Last time we checked with astronomer James Keating about star-gazing it was in October during the Orionids shower.
"The best place to watch is anywhere the sky is dark, but remember there are no guarantees that you will see any," James told us. "So one should always have a chair, blanket, etc. to enable one to sit back, look up and enjoy the night sky and maybe be lucky enough to see a meteor."
That was in October, mind you. So a warm coat, gloves and hat and less time outside might be in order for November.
One of the 10 coolest things to know about the Leonids, from Space.com: "Leonids are spawned by the comet Tempel-Tuttle. Every 33 years, it rounds the Sun and then goes back to the outer solar system. On each passage across Earth's orbit, Tempel-Tuttle lays down another trail of debris..."
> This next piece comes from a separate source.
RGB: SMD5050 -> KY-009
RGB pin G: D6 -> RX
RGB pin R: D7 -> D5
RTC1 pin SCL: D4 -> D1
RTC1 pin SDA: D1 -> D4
The Leonids shower is so-called because the meteors seem to radiate outward from the constellation Leo. The starting point, called the radiant for obvious reasons, is found in the part of Leo that looks like a backwards question mark.
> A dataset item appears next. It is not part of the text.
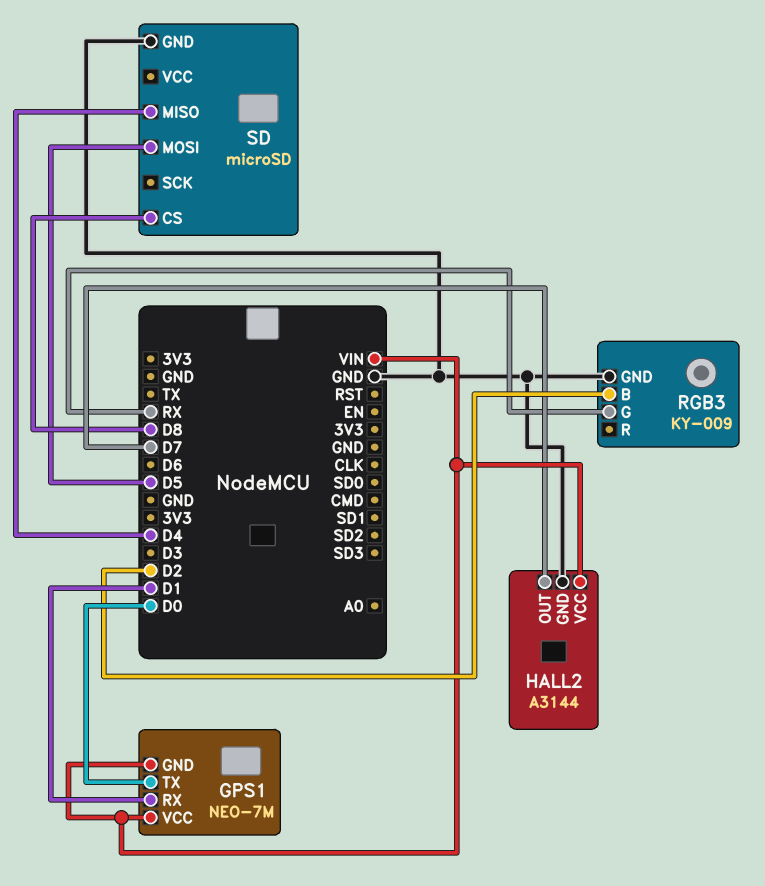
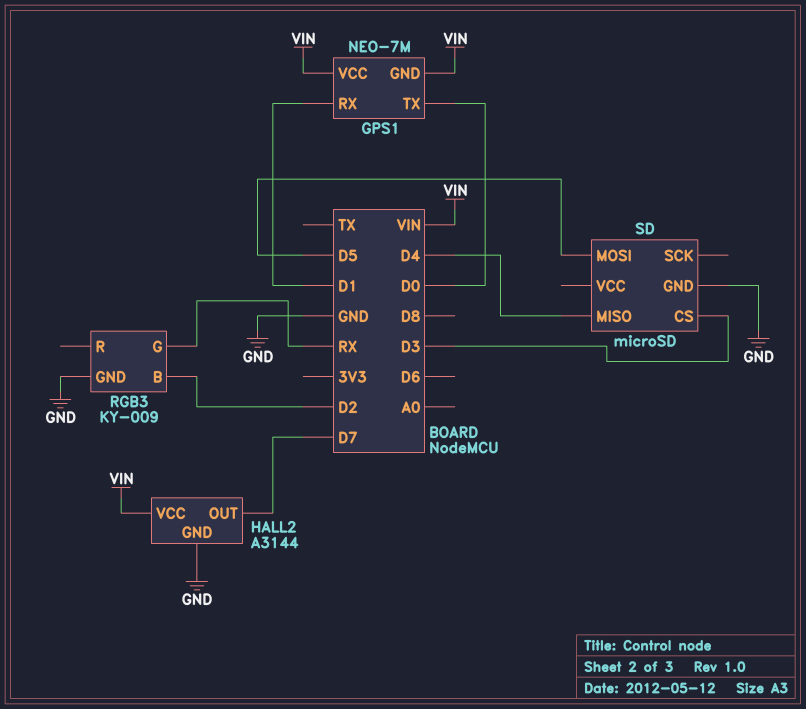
SD pin CS: D8 -> D3

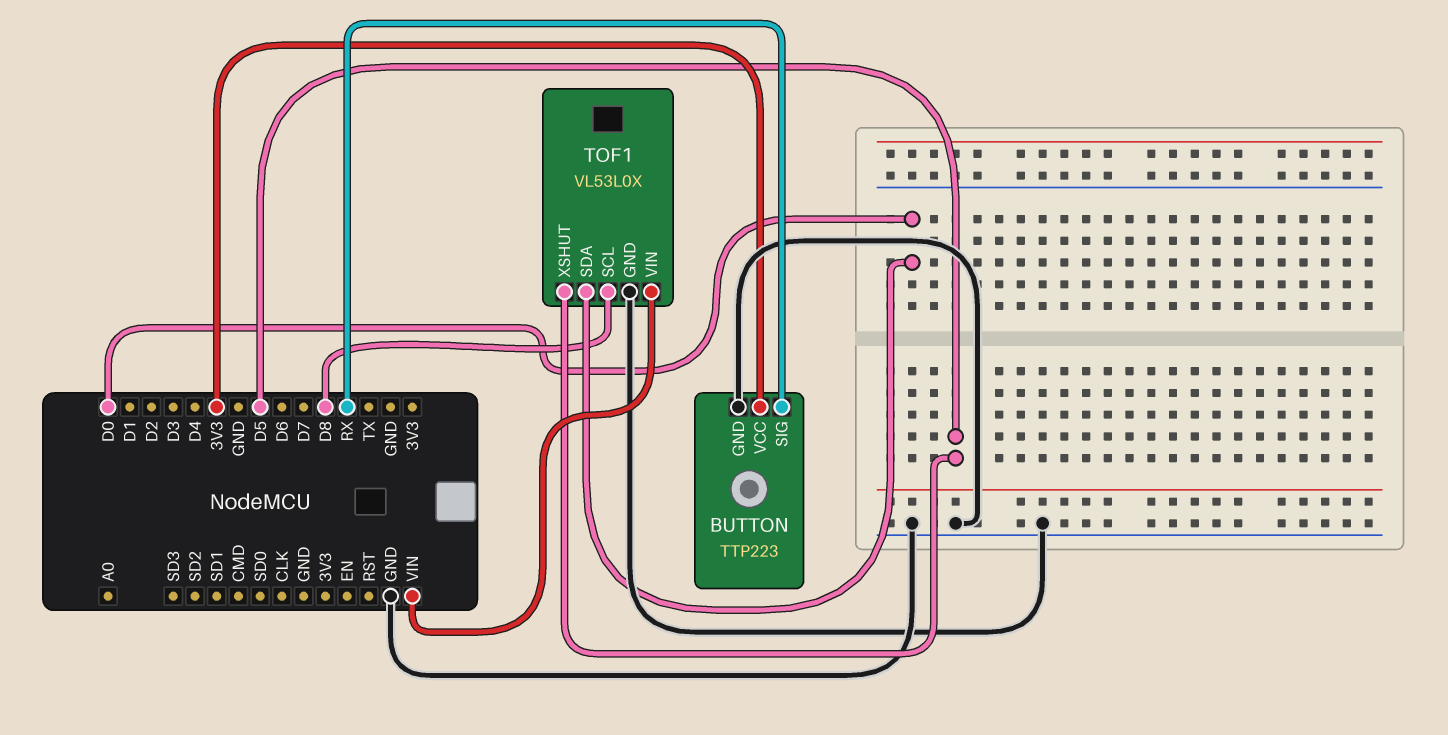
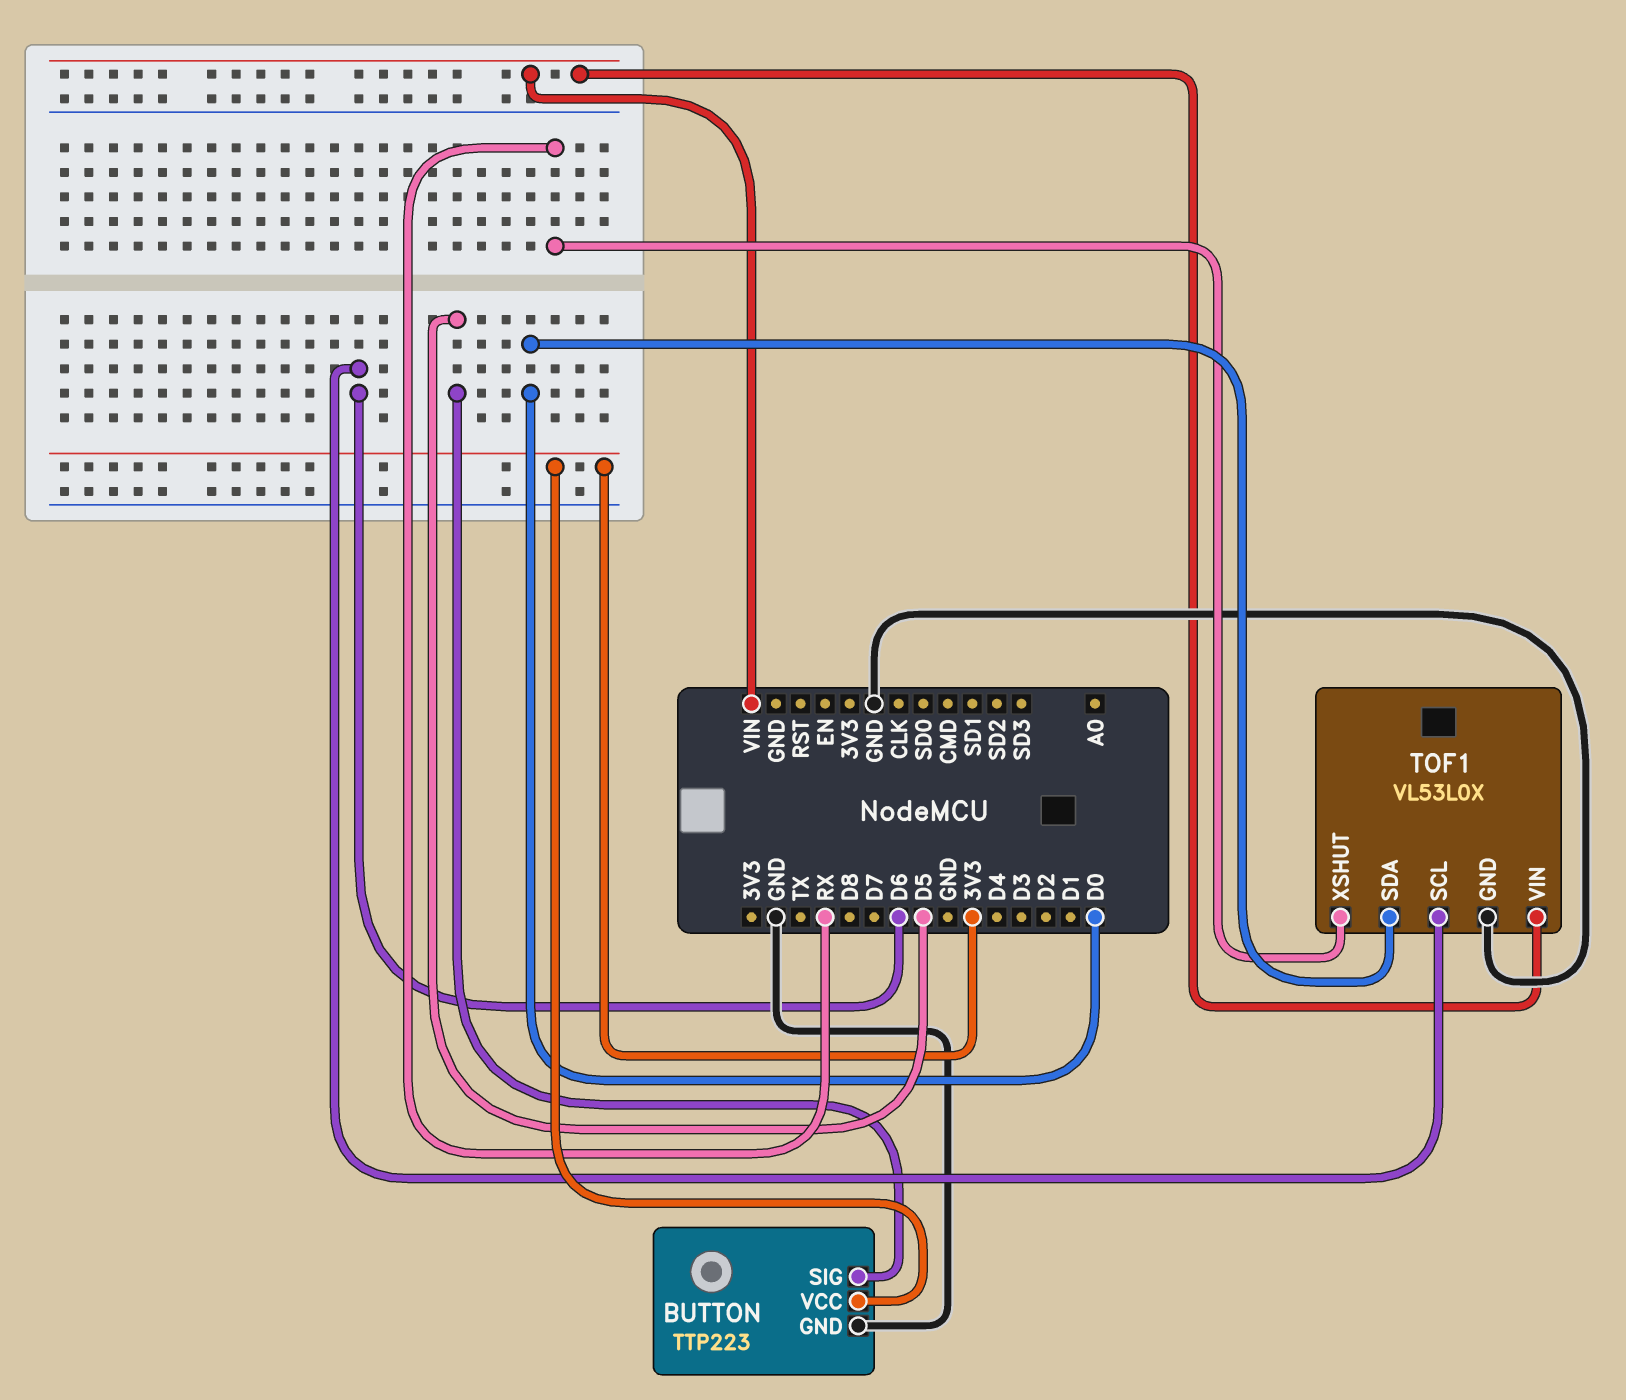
BUTTON pin SIG: RX -> D5
TOF1 pin SCL: D8 -> D6
TOF1 pin XSHUT: D5 -> RX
The Leonids have been called a meteor "storm" (rather than just a "shower") some years, but reports say this year will be limited to "at best 10 to 15 meteors per hour." The last Leonid storm, with thousands of shooting stars per hour, was in 2002.
A report from MSNBC says there is a reason this year's display is a bit different: there will be "two peaks of activity, one on Saturday morning and another on Tuesday morning (Nov. 20)."
The shower’s peak occurs across North America before dawn November 17. The Moon reaches First Quarter on the 20th, so it will only interfere if you observe before moonset, around 10 p.m. local time. Even then, bright Leonids should shine through nicely.
What is a meteor? It's the streak of light that we see when a meteoroid enters Earth's atmosphere. The Leonids usually contain many bright meteors with trails that can be seen for several minutes. Fireballs may be seen with the naked eye.
The shower began in mid-November. To see the Leonids, lie outside in a dark place between midnight and dawn. Point your feet east and look carefully.
To make sure you get the best view possible, remember to check the weather forecast and conditions before you head outside to watch.